If they were created before 1923, then they're likely in the public domain. Assuming that media is much more recent, it's likely those items are copyrighted. You will need to do a little detective work to track down the copyright owner or face risk of someone suing you for copyright infringement.
Using the copyright office for records search
The US Copyright Office has a records search page where you can conduct research into who might own the copyright. By typing in the name of the work, a keyword, or an available registration number, you can get quick results on finding a source if the content was created after 1978. Researching records before that requires a little more work by visiting the US Copyright Office in person (it's open to anyone).
Your only problem with this method is that not everyone bothered to register their work when it was created. All of the media you found might also be non-registered, hence requiring a little more research on the internet. It's important you continue researching, because even a non-registered media work can result in the creator suing you if you use without permission.

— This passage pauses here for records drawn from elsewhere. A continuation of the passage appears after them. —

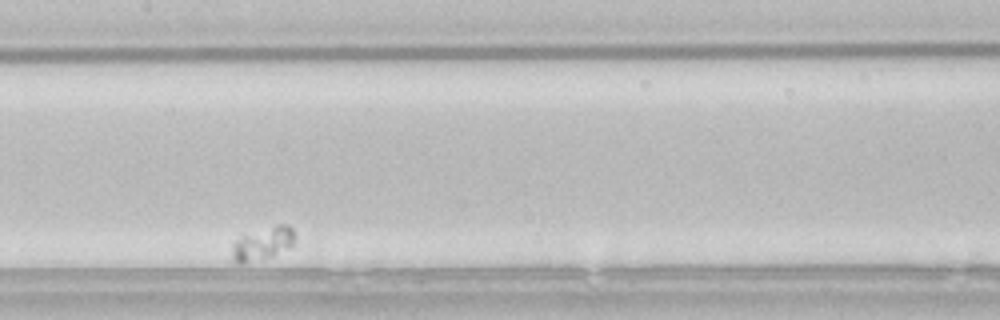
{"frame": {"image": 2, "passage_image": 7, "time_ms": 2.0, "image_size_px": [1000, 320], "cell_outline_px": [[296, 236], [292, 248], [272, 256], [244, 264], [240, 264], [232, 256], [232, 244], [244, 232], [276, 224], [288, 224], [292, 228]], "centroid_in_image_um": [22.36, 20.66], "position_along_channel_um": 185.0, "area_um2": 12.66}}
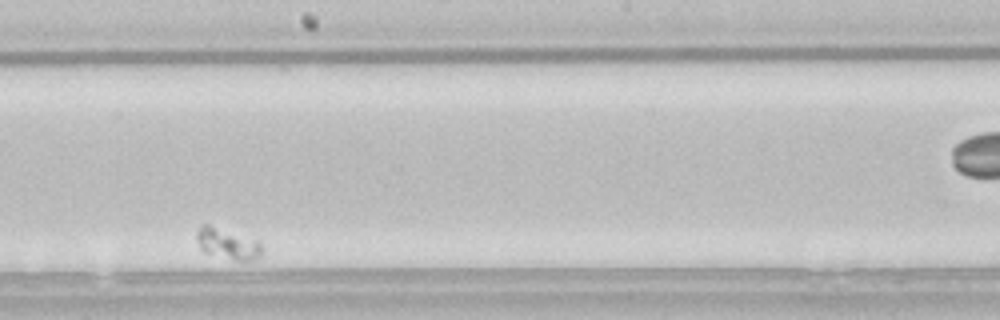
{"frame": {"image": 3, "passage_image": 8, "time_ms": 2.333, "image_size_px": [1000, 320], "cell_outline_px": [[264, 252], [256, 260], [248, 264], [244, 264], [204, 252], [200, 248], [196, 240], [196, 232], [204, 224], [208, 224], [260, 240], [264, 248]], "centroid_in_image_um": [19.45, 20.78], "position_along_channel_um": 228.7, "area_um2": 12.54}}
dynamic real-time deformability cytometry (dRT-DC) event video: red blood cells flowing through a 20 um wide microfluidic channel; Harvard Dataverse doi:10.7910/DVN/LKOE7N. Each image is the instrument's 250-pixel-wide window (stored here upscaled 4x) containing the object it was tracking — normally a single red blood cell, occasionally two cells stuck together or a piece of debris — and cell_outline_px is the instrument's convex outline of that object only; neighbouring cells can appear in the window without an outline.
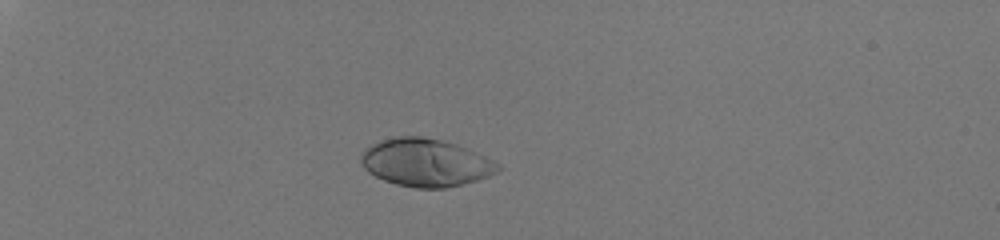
{"species": "human", "species_latin": "Homo sapiens", "temperature_condition": "room temperature", "stored_images_in_passage": 33, "camera_frame_rate_fps": 3000, "um_per_image_px": 0.085, "donor": {"sex": "male"}, "frame": {"image": 1, "passage_image": 1, "time_ms": 0.0, "image_size_px": [1000, 240], "cell_outline_px": [[504, 168], [488, 176], [476, 180], [444, 188], [416, 188], [396, 184], [384, 180], [368, 172], [360, 164], [360, 156], [372, 144], [380, 140], [396, 136], [420, 136], [440, 140], [456, 144], [476, 152], [500, 164]], "centroid_in_image_um": [36.17, 13.82], "position_along_channel_um": 48.8, "area_um2": 37.92}}
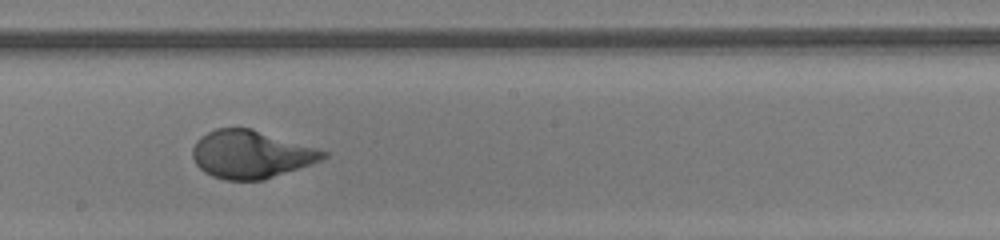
{"frame": {"image": 2, "passage_image": 19, "time_ms": 6.0, "image_size_px": [1000, 240], "cell_outline_px": [[328, 156], [320, 160], [264, 180], [224, 180], [212, 176], [204, 172], [196, 164], [192, 156], [192, 148], [196, 140], [200, 136], [216, 128], [252, 128], [316, 148], [328, 152]], "centroid_in_image_um": [21.28, 13.12], "position_along_channel_um": 226.9, "area_um2": 36.24}}
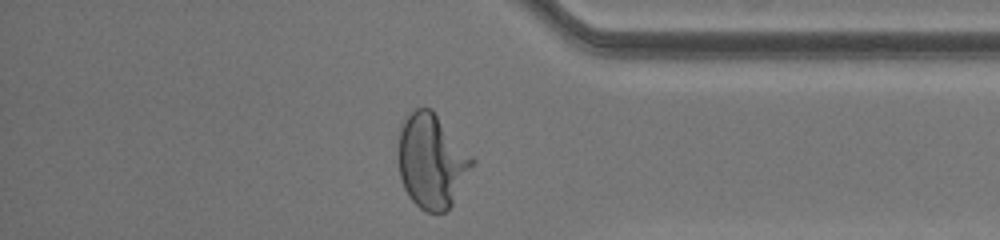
{"frame": {"image": 3, "passage_image": 32, "time_ms": 10.333, "image_size_px": [1000, 240], "cell_outline_px": [[476, 160], [452, 204], [444, 212], [424, 212], [408, 196], [404, 188], [400, 176], [396, 156], [396, 152], [400, 120], [404, 116], [416, 108], [432, 108]], "centroid_in_image_um": [36.64, 13.64], "position_along_channel_um": 398.6, "area_um2": 41.27}, "authors_computed_cell_mechanics": {"area_um2": 36.5874, "velocity_mm_per_s": 4.0856, "shape_relaxation_time_tau1_ms": 3.3912, "shape_relaxation_time_tau2_ms": null, "deformation_change_tau1": 0.2011, "deformation_change_tau2": null}}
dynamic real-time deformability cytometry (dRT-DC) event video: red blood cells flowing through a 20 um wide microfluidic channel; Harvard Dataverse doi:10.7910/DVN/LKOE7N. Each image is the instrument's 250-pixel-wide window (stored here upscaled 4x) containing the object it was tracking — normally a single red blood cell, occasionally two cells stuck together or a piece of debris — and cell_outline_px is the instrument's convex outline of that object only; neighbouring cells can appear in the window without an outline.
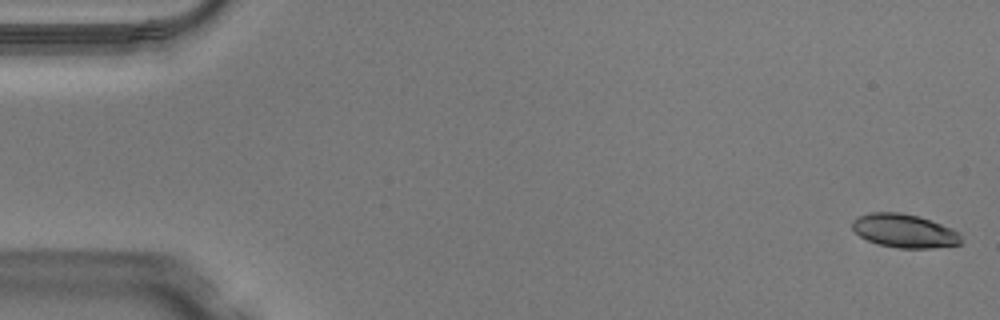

Using search engines to track down clues
If that IP happens to be a song or a book, typing in the lyrics or the title of the book on Google might lead to some clues on websites. Some sites compile lyrics to millions of songs written over the last 100 years. You might be able to finally attach a name to that song. The same goes with books where you may match a title to name on Amazon.com.
Dealing with transfer of copyright
Even if you do find the name of the copyright owner, it's possible you'll find the owner has since died and had the copyright transferred to someone else. This could be a family member or even a publishing house. Just because someone dies doesn't mean copyrights don't continue through other ownership. It's important you trace where the transfer went to through the same search methods above.
Columbia University gives tips on how to do more complex searches when trying to find where a copyright transfer went to. You can see how labyrinthine some searches may have to be when tracking down the real owners. This could involve going through county records, reverse directories, or small publishing houses. It could take a long time to find beneficiaries of those copyrights. In some cases, a company without scruples might profit off the work anyway if a family member doesn't realize copyright ownership.
It's a good practice to track down those beneficiaries the best you can to stay ethical and avoid risk. You might be lucky enough to find out enough of the found material is in public domain so you can profit substantially.